Remarkably, the overall specificity of this test was 99.3 percent, with only a 0.7-percent rate of false positives. When cancer was detected, the test was able to determine where the cancer originated with 93-percent accuracy, according to GRAIL. As noted in a press release from the Dana-Farber Cancer Institute, when tested in 12 cancers, the assay had a sensitivity of 67.3 percent. Sensitivity increased with later-stage cancers; for stage I, II, III and IV cancer, the test had a sensitivity of 39 percent, 69 percent, 83 percent and 92 percent, respectively. The average sensitivity for stages I to III across all 50 cancer types was 43.9 percent.
“Our results show that this approach to testing cell-free DNA in blood can detect a broad range of cancer types at virtually any stage of the disease, with specificity and sensitivity approaching the level needed for population-level screening,” said Dr. Geoffrey Oxnard of Dana-Farber, who was co-lead author of the study along with Dr. Minetta Liu of the Mayo Clinic. “The test can be an important part of clinical trials for early cancer detection.”

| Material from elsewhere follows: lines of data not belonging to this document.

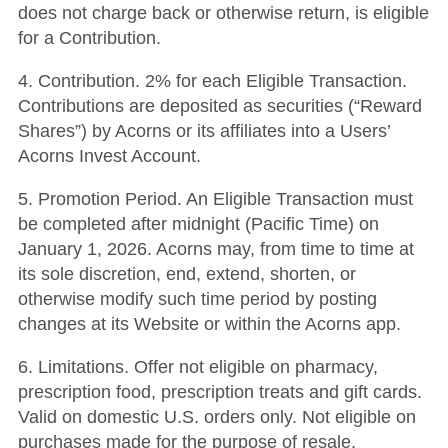
does not charge back or otherwise return, is eligible
for a Contribution.
4. Contribution. 2% for each Eligible Transaction.
Contributions are deposited as securities (“Reward
Shares”) by Acorns or its affiliates into a Users’
Acorns Invest Account.
5. Promotion Period. An Eligible Transaction must
be completed after midnight (Pacific Time) on
January 1, 2026. Acorns may, from time to time at
its sole discretion, end, extend, shorten, or
otherwise modify such time period by posting
changes at its Website or within the Acorns app.
6. Limitations. Offer not eligible on pharmacy,
prescription food, prescription treats and gift cards.
Valid on domestic U.S. orders only. Not eligible on
purchases made for the purpose of resale.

As noted by the authors, there were some limitations to their work, one of them being the fact that “At the time of analysis, complete 1-year follow-up was not available on all non-cancer participants to ensure their ascribed non-cancer status was accurate, thus potentially overestimating the [false-positive rate] and underestimating [positive predictive value].” In addition, “Confusion in TOO identification often occurred among HPV-driven cancers (e.g. cervix, anus, head and neck cancers),” and some cancer types represented had only small sample sizes, “precluding a full representation of heterogeneity within some cancer types,” the authors allowed.
This study is the second of three sub-studies that comprise GRAIL's Circulating Cell-free Genome Atlas study, which included more than 15,000 individuals with or without cancer. The third sub-study will aim to further validate these results. As part of that effort, Dana-Farber has joined the PATHFINDER study, a multi-center clinical trial that will enroll approximately 6,200 individuals across the U.S.
“At GRAIL, we believe that multi-cancer early detection has the potential to significantly reduce cancer mortality,” said Dr. Alex Aravanis, chief scientific officer, head of R&D and a co-founder of GRAIL. “This is a seminal moment in the field of cancer detection. We’ve built what we believe to be one of the largest clinical study programs ever conducted in genomic medicine, and the data published in Annals of Oncology further support GRAIL’s approach and commitment to clinical and scientific rigor.”
GRAIL noted in a press release that the five-year cancer-specific survival rate is 21 percent in patients whose cancer is not diagnosed until it has already metastasized. In patients who are diagnosed in the earlier stages when the cancer is localized, the survival rate is 89 percent. GRAIL recently published data modeling recent statistics from the National Cancer Institute's Surveillance, Epidemiology, and End Results (SEER) program that argued that if all cancers currently diagnosed at stage IV were diagnosed earlier, cancer deaths could drop by 24 percent. A blood test like GRAIL's assay that could accurately diagnose and determine the origin of cancer could be a significant contributing factor in the goal of earlier diagnosis and lower mortality rates.